И все же мы не можем объяснять возникновение мировой войны заговором оружейных магнатов, хотя технари конечно же старались убедить генералов и адмиралов, более знакомых с военными парадами, чем с наукой, что, если они срочно не закажут новейшую пушку или боевой корабль, то все пропало. Конечно, наращивание вооружений, достигшее угрожающих масштабов за последнее перед 1914 годом пятилетие, делало ситуацию еще более взрывоопасной. Конечно, настал тот момент, по крайней мере, летом 1914 года, когда неумолимая машина мобилизации сил смерти не могла не сработать. Европу ввергла в войну не столько гонка вооружений как таковая, сколько международная ситуация, подтолкнувшая к ней европейские державы.
II
Споры об истоках первой мировой войны никогда не прекращались с августа 1914 года. Немало чернил утекло, немало срублено деревьев на бумагу, немало задействовано машинисток, чтобы ответить на этот вопрос, возможно, как ни на какой другой в истории, не исключая даже дебатов о Французской революции. По мере смены поколений, по мере трансформации национальной и интернациональной политики, эти споры время от времени вспыхивают с новой силой. Вряд ли когда в своей истории Европа прежде, чем ввергнуться в очередную катастрофу, не задавала себе самой вопрос о том, почему международная дипломатия не смогла ее предотвратить, а воюющие стороны не пытались бы возложить друг на друга ответственность за войну. Противники войны незамедлительно начинали свой собственный анализ. Русская революция 1917 года, обнародовавшая секретные документы царизма, обвиняла империализм в целом. Победившие союзники обнародовали тезис об исключительно немецкой «вине за войну» и сделали его краеугольным камнем Версальского мирного договора 1919 года, вызвав целый поток документов и исторических пропагандистских публикаций в пользу, а чаще против, этого тезиса. Вторая мировая война естественно подхлестнула эти споры, вдохнув в них жизнь еще на несколько последующих лет, когда в Федеративной Республике Германии вновь возродилась историография левого толка, озабоченная необходимостью размежеваться с консерваторами и патриотическими ортодоксами нацистской Германии, настаивая на собственной версии немецкой ответственности. Споры по поводу угроз миру во всем мире, которые по объективным причинам никогда не прекращались после Хиросимы и Нагасаки, с неизбежностью подталкивали к возможным параллелям между причинами мировых войн прошлого и перспективами современного международного развития. В то время как пропагандисты предпочитали сравнение с годами, предшествовавшими второй мировой войне («Мюнхен»), историки находили все больше сходства между треволнениями 1980-х и 1910-х годов. Таким образом, истоки первой мировой войны вновь стали вопросом сиюминутного и непосредственного интереса. В этих обстоятельствах любой историк, пытающийся объяснить причины возникновения первой мировой войны, отправляется в очень нелегкое плавание.
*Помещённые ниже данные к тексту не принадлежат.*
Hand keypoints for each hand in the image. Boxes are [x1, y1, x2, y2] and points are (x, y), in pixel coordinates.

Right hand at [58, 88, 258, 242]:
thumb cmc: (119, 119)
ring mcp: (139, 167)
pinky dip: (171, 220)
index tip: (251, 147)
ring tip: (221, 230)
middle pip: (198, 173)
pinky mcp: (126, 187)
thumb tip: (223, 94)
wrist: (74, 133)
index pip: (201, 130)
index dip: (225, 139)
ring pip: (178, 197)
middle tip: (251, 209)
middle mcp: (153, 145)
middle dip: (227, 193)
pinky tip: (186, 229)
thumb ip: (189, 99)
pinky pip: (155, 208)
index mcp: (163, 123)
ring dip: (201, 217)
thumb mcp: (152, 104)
И все-таки, мы можем облегчить ему задачу простым устранением вопросов, на которые ему и не нужно отвечать. Главным из них будет вопрос «кто виноват?», относящийся скорее к сфере морально-политических оценок, но не являющийся центральным вопросом для историка. Если мы задаемся вопросом, почему мирное европейское столетие уступило место эпохе мировых войн, то вопрос, по чьей вине это произошло, будет столь же тривиальным, как и вопрос, имел ли Вильгельм Завоеватель законные основания для вторжения в Англию при решении вопроса о том, почему воины из Скандинавии вдруг вознамерились покорить многочисленные европейские земли в X–XI веках.
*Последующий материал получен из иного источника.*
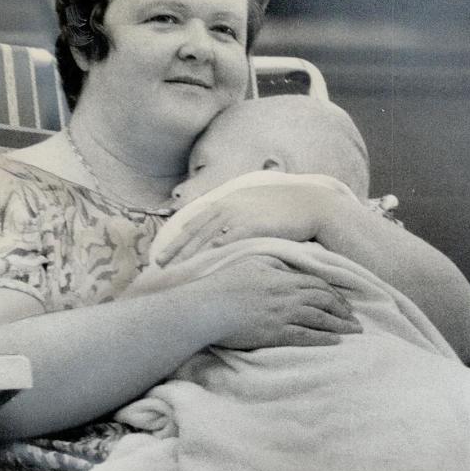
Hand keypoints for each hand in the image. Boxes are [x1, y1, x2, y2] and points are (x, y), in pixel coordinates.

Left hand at [156, 173, 355, 264]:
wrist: (311, 205)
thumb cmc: (286, 210)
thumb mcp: (255, 207)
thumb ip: (237, 217)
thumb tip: (224, 234)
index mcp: (227, 202)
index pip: (195, 221)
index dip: (178, 238)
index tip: (164, 252)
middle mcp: (229, 206)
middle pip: (195, 229)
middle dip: (176, 247)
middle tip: (158, 264)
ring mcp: (241, 214)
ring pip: (207, 236)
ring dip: (190, 253)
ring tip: (176, 268)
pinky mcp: (254, 224)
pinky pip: (230, 239)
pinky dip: (215, 249)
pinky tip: (204, 260)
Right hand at [195, 254, 361, 348]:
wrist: (208, 307)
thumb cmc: (224, 284)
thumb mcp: (251, 265)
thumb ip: (273, 266)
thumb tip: (286, 270)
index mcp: (281, 278)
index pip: (316, 284)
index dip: (334, 293)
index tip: (343, 301)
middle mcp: (287, 295)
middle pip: (323, 300)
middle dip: (342, 309)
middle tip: (354, 318)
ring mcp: (283, 315)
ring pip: (320, 318)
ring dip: (339, 325)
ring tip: (354, 331)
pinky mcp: (275, 334)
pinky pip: (306, 337)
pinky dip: (323, 339)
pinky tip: (336, 342)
Конечно, мера ответственности за развязывание войн вполне поддается определению. Никто не станет отрицать, что в 1930-х годах позиция Германии была весьма агрессивной и экспансионистской, а позиция ее противников в значительной мере оборонительной. Никто не будет отрицать и того факта, что войны империалистической экспансии в новой истории, такие как испано-американская война 1898 года и Южно-Африканская война 1899–1902 годов, были спровоцированы США и Британией, а не их жертвами. Во всяком случае, общеизвестно, что все правительства в XIX веке, независимо от того, насколько они были озабочены своим имиджем в глазах общественности, рассматривали войну в качестве естественного поворота международной политики и имели достаточно мужества признать, что в состоянии взять военную инициативу на себя. Военные министерства еще не были повсеместно переименованы в министерства обороны.